*** DATA FOR PROCESSING Section Begins ***
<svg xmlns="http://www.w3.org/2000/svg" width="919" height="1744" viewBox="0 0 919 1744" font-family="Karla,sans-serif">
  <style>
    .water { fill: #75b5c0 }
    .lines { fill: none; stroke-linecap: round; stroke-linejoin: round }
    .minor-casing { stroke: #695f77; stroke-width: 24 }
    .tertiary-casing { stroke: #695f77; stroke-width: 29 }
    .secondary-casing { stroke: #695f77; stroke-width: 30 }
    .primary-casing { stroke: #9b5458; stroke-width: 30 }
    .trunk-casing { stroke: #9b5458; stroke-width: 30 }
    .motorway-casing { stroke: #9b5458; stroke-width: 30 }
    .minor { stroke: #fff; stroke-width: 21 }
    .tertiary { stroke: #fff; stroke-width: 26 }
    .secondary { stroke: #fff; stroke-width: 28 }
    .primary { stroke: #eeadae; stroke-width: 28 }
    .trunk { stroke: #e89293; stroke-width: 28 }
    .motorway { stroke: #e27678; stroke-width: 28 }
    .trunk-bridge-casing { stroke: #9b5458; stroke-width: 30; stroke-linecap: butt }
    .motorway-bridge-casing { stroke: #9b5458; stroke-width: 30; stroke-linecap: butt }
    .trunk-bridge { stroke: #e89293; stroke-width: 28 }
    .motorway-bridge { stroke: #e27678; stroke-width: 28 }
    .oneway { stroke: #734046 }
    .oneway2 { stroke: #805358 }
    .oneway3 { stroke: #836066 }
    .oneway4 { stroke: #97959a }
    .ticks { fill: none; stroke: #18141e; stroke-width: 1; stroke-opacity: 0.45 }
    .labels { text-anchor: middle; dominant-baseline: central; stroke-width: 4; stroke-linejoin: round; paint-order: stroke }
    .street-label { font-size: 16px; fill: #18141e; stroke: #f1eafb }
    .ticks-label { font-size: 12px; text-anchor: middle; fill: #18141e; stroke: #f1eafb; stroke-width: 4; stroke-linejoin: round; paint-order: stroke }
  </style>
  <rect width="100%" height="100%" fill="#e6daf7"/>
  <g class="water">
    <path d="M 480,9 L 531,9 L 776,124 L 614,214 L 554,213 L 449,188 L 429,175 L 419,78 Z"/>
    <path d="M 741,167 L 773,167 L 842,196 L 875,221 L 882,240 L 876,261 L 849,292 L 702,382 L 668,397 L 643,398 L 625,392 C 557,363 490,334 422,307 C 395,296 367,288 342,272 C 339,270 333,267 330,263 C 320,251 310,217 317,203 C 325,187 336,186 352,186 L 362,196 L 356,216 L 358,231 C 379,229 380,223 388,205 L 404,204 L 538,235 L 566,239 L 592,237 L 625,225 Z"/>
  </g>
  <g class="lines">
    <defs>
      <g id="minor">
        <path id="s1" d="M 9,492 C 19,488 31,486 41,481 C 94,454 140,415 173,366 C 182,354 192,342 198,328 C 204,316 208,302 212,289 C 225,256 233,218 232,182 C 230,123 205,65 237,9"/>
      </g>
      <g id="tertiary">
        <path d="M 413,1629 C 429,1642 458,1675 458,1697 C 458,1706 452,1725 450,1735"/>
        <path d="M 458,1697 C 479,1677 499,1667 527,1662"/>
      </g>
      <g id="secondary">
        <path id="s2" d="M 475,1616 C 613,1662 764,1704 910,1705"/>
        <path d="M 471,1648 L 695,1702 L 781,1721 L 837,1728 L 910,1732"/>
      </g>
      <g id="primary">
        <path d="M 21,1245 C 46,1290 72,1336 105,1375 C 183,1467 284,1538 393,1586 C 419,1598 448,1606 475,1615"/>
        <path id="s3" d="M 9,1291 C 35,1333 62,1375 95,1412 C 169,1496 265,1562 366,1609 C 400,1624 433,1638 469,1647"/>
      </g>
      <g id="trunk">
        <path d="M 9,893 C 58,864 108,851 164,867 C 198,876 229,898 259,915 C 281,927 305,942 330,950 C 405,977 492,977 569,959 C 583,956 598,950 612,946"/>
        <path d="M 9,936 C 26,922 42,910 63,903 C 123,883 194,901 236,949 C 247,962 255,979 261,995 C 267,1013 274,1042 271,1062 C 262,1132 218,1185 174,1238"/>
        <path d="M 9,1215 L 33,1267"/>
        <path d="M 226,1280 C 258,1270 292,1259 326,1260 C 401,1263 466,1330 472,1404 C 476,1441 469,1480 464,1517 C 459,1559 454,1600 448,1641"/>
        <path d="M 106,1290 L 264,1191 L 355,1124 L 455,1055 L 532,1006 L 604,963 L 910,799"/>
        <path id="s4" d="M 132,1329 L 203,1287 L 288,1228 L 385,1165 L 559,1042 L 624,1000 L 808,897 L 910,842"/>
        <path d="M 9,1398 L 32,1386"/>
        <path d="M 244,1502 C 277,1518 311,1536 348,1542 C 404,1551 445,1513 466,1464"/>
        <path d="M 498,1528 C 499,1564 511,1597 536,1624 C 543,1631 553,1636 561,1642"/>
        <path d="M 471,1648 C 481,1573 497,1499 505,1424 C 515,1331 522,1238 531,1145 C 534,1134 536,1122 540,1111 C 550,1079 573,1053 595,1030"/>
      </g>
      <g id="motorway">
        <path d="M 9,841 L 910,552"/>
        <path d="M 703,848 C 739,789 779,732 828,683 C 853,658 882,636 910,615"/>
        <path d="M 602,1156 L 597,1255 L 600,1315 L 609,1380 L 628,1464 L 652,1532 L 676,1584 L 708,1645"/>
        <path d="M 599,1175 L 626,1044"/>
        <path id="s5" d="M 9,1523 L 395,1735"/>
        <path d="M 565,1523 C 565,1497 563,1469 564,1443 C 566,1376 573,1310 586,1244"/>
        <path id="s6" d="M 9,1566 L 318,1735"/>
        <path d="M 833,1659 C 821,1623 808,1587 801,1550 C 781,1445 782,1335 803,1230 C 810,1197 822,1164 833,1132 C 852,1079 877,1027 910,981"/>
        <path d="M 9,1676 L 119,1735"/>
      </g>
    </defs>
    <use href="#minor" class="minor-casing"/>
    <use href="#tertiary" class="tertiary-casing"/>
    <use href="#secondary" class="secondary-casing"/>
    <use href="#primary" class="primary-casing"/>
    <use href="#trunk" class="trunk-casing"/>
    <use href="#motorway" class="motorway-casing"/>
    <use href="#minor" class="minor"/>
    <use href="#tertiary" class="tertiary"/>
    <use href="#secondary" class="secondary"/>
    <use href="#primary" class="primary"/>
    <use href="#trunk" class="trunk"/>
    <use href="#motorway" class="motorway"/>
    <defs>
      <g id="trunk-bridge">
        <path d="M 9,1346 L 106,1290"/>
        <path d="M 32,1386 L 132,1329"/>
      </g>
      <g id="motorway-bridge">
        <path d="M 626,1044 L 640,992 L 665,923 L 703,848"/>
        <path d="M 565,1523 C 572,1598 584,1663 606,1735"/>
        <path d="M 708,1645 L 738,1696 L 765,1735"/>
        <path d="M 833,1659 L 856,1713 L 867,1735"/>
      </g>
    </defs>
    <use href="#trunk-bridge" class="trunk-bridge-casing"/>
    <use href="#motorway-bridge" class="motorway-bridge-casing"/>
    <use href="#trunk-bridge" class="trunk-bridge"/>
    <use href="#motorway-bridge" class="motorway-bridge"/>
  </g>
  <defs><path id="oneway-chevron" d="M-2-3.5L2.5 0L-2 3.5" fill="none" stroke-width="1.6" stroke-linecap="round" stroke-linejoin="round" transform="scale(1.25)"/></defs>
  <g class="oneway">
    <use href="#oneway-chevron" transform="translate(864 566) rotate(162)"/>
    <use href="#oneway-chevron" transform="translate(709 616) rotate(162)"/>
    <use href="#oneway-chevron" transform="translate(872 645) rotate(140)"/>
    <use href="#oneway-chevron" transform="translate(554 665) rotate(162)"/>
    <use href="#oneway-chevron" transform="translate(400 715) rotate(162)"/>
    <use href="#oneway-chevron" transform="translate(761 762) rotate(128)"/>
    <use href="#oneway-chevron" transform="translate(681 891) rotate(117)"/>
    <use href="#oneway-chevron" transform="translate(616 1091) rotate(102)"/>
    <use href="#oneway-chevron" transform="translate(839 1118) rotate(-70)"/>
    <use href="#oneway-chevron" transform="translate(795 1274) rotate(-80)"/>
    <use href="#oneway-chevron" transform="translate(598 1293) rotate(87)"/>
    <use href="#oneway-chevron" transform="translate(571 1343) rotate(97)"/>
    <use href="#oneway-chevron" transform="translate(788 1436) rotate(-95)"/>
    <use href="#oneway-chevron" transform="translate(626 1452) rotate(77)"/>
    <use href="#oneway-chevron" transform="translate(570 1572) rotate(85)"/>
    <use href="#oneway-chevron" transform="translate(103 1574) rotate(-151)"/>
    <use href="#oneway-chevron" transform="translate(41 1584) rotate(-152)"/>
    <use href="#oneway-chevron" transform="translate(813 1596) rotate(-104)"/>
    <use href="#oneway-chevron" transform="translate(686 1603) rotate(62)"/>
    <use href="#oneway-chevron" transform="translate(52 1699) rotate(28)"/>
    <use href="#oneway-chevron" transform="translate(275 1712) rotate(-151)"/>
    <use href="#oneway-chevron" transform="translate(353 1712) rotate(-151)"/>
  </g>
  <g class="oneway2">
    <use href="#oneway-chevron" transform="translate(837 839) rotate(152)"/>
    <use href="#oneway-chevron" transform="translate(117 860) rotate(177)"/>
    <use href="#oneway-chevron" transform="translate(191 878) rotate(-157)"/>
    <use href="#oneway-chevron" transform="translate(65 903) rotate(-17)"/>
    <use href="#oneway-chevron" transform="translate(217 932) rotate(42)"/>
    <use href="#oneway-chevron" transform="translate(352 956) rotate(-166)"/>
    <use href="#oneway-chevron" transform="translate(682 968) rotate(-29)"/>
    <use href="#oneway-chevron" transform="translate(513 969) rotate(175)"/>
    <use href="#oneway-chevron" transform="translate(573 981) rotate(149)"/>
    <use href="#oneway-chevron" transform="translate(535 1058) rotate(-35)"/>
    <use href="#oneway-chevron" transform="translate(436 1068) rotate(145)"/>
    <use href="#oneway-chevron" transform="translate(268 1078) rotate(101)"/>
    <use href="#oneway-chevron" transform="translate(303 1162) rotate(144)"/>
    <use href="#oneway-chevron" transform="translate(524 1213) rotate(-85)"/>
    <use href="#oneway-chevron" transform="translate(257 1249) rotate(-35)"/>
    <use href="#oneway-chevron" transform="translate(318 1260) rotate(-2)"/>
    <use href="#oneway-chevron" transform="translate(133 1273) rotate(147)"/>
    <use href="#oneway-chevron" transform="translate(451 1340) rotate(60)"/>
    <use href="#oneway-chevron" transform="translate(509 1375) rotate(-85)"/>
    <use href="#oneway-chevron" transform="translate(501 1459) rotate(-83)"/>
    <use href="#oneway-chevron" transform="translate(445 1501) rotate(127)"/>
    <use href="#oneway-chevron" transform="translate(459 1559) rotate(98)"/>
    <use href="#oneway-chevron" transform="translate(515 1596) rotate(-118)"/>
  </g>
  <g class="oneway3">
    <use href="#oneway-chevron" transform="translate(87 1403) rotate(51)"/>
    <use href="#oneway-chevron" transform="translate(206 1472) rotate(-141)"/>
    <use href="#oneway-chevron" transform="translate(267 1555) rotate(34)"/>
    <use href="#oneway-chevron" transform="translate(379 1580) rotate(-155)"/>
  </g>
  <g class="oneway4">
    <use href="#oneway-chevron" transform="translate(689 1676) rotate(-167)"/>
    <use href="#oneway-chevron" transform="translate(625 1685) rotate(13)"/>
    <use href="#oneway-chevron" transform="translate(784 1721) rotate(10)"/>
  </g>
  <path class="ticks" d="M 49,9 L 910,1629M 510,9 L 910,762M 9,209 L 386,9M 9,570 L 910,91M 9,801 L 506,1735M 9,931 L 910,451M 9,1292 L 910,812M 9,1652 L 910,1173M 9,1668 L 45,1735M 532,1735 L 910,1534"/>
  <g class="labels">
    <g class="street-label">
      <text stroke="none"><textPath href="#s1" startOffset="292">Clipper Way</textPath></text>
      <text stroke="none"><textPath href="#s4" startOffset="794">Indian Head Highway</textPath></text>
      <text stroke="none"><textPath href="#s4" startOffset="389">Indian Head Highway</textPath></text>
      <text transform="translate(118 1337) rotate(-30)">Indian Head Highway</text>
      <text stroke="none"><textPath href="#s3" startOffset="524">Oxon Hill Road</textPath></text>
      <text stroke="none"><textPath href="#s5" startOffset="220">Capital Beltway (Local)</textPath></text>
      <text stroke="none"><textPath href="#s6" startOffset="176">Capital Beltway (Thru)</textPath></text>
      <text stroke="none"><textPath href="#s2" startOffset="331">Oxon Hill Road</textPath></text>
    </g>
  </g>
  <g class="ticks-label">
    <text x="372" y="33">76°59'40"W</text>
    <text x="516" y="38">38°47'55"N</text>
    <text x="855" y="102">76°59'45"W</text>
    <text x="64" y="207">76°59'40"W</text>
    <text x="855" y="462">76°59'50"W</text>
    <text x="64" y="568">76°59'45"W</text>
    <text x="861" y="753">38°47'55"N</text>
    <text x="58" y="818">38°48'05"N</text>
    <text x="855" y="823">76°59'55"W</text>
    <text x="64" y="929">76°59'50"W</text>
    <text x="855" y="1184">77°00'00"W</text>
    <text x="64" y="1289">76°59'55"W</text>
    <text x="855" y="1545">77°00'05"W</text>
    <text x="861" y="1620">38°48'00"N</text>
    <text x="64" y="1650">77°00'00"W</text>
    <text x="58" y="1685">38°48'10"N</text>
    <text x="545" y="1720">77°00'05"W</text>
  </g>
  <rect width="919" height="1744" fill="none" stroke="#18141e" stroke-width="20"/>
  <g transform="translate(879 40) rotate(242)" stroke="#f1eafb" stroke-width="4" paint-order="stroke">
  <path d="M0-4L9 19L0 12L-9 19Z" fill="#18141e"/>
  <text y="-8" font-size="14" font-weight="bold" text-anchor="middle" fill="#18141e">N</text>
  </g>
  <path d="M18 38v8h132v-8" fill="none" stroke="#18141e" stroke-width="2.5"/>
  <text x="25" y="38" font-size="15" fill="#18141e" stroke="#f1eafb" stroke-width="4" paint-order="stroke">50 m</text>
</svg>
*** DATA FOR PROCESSING Section Ends ***
_PROBLEM DESCRIPTION:_ Take from the listing above each line containing "lines".

_TASK SOLUTION:_
    .lines { fill: none; stroke-linecap: round; stroke-linejoin: round }
  <g class="lines">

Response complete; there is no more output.